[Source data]

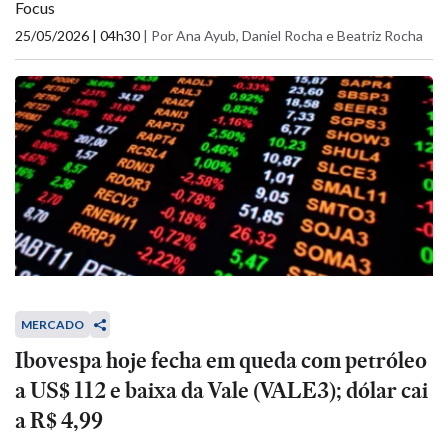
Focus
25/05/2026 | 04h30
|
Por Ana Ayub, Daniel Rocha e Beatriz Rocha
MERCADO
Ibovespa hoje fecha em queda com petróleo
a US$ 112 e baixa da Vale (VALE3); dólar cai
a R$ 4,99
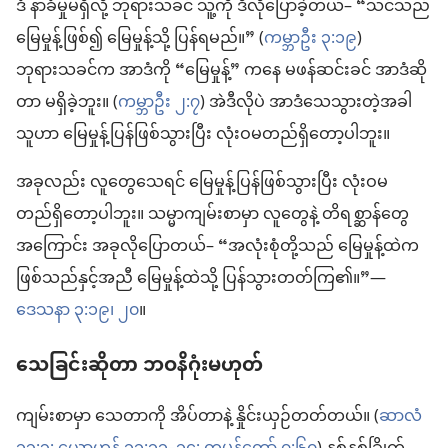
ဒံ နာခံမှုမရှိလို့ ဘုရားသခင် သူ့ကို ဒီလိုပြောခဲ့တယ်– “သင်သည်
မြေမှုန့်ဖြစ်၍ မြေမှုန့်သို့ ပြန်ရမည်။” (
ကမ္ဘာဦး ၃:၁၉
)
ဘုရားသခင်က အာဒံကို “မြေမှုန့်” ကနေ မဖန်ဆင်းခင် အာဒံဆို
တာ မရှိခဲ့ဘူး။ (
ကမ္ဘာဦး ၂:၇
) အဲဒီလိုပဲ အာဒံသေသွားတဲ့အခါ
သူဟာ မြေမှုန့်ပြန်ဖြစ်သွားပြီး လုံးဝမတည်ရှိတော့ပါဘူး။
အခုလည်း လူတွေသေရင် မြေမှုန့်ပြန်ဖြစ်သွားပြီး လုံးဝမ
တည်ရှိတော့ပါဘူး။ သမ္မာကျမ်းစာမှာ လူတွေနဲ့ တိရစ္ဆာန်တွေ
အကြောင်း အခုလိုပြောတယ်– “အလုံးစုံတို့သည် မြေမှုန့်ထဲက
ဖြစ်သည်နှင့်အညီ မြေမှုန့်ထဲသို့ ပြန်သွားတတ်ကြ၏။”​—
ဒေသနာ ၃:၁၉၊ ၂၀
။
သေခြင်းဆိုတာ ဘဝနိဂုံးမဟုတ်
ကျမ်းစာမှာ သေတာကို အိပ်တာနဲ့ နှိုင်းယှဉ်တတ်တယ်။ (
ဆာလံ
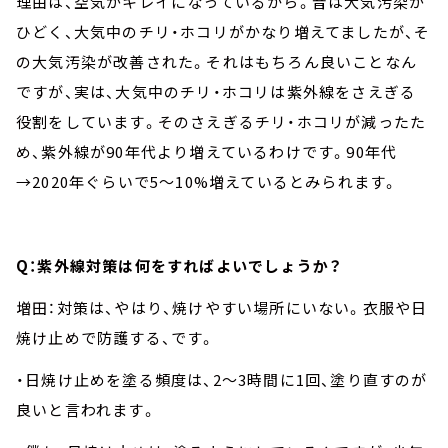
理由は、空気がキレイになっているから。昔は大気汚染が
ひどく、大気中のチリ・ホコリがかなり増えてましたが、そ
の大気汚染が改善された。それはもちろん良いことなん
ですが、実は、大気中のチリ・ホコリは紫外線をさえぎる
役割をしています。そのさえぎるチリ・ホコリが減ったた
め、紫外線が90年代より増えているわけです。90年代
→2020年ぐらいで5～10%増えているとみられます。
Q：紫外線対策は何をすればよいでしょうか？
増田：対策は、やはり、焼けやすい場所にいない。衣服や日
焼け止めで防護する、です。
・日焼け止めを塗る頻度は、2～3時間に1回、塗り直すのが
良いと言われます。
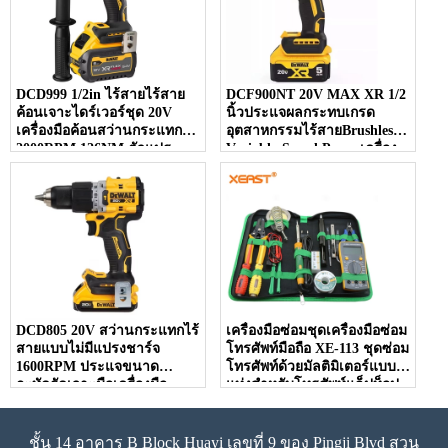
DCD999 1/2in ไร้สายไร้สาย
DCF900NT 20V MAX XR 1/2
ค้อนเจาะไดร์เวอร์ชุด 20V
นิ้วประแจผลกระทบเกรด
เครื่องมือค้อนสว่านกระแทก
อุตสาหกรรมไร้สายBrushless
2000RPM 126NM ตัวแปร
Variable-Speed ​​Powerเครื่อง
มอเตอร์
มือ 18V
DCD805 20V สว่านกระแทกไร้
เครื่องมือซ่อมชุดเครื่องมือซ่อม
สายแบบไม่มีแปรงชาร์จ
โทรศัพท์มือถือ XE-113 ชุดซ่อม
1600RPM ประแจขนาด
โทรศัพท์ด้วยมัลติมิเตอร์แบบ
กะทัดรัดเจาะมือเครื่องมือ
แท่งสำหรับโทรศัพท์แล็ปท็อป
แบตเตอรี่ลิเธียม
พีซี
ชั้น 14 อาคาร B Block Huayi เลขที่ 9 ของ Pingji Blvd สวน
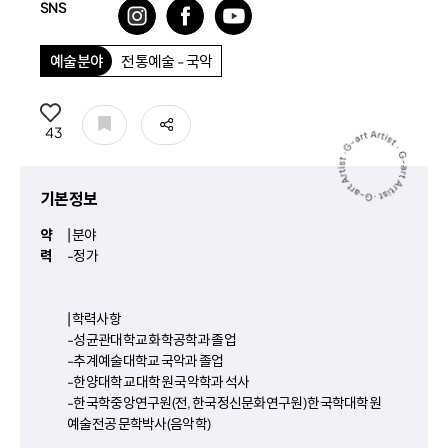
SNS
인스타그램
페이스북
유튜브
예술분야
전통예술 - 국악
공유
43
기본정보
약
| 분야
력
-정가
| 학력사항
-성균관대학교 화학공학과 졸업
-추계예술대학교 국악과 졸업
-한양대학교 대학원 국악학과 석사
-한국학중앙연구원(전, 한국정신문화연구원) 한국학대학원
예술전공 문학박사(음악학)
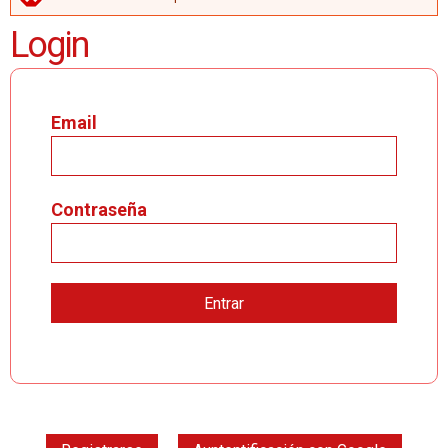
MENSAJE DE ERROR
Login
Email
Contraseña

▶ _Instruction_: The whole of the data above needs retyping exactly, with pictures omitted.

▶ _Answer to the exercise_:
Focus
25/05/2026 | 04h30
|
Por Ana Ayub, Daniel Rocha e Beatriz Rocha
MERCADO
Ibovespa hoje fecha em queda com petróleo
a US$ 112 e baixa da Vale (VALE3); dólar cai
a R$ 4,99
ဒံ နာခံမှုမရှိလို့ ဘုရားသခင် သူ့ကို ဒီလိုပြောခဲ့တယ်– “သင်သည်
မြေမှုန့်ဖြစ်၍ မြေမှုန့်သို့ ပြန်ရမည်။” (
ကမ္ဘာဦး ၃:၁၉
)
ဘုရားသခင်က အာဒံကို “မြေမှုန့်” ကနေ မဖန်ဆင်းခင် အာဒံဆို
တာ မရှိခဲ့ဘူး။ (
ကမ္ဘာဦး ၂:၇
) အဲဒီလိုပဲ အာဒံသေသွားတဲ့အခါ
သူဟာ မြေမှုန့်ပြန်ဖြစ်သွားပြီး လုံးဝမတည်ရှိတော့ပါဘူး။
အခုလည်း လူတွေသေရင် မြေမှုန့်ပြန်ဖြစ်သွားပြီး လုံးဝမ
တည်ရှိတော့ပါဘူး။ သမ္မာကျမ်းစာမှာ လူတွေနဲ့ တိရစ္ဆာန်တွေ
အကြောင်း အခုလိုပြောတယ်– “အလုံးစုံတို့သည် မြေမှုန့်ထဲက
ဖြစ်သည်နှင့်အညီ မြေမှုန့်ထဲသို့ ပြန်သွားတတ်ကြ၏။”​—
ဒေသနာ ၃:၁၉၊ ၂၀
။
သေခြင်းဆိုတာ ဘဝနိဂုံးမဟုတ်
ကျမ်းစာမှာ သေတာကို အိပ်တာနဲ့ နှိုင်းယှဉ်တတ်တယ်။ (
ဆာလံ
理由は、空気がキレイになっているから。昔は大気汚染が
ひどく、大気中のチリ・ホコリがかなり増えてましたが、そ
の大気汚染が改善された。それはもちろん良いことなん
ですが、実は、大気中のチリ・ホコリは紫外線をさえぎる
役割をしています。そのさえぎるチリ・ホコリが減ったた
め、紫外線が90年代より増えているわけです。90年代
→2020年ぐらいで5～10%増えているとみられます。
Q：紫外線対策は何をすればよいでしょうか？
増田：対策は、やはり、焼けやすい場所にいない。衣服や日
焼け止めで防護する、です。
・日焼け止めを塗る頻度は、2～3時間に1回、塗り直すのが
良いと言われます。
DCD999 1/2in ไร้สายไร้สาย
DCF900NT 20V MAX XR 1/2
ค้อนเจาะไดร์เวอร์ชุด 20V
นิ้วประแจผลกระทบเกรด
เครื่องมือค้อนสว่านกระแทก
อุตสาหกรรมไร้สายBrushless
2000RPM 126NM ตัวแปร
Variable-Speed ​​Powerเครื่อง
มอเตอร์
มือ 18V
DCD805 20V สว่านกระแทกไร้
เครื่องมือซ่อมชุดเครื่องมือซ่อม
สายแบบไม่มีแปรงชาร์จ
โทรศัพท์มือถือ XE-113 ชุดซ่อม
1600RPM ประแจขนาด
โทรศัพท์ด้วยมัลติมิเตอร์แบบ
กะทัดรัดเจาะมือเครื่องมือ
แท่งสำหรับโทรศัพท์แล็ปท็อป
แบตเตอรี่ลิเธียม
พีซี
ชั้น 14 อาคาร B Block Huayi เลขที่ 9 ของ Pingji Blvd สวน
SNS
인스타그램
페이스북
유튜브
예술분야
전통예술 - 국악
공유
43
기본정보
약
| 분야
력
-정가
| 학력사항
-성균관대학교 화학공학과 졸업
-추계예술대학교 국악과 졸업
-한양대학교 대학원 국악학과 석사
-한국학중앙연구원(전, 한국정신문화연구원) 한국학대학원
예술전공 문학박사(음악학)
MENSAJE DE ERROR
Login
Email
Contraseña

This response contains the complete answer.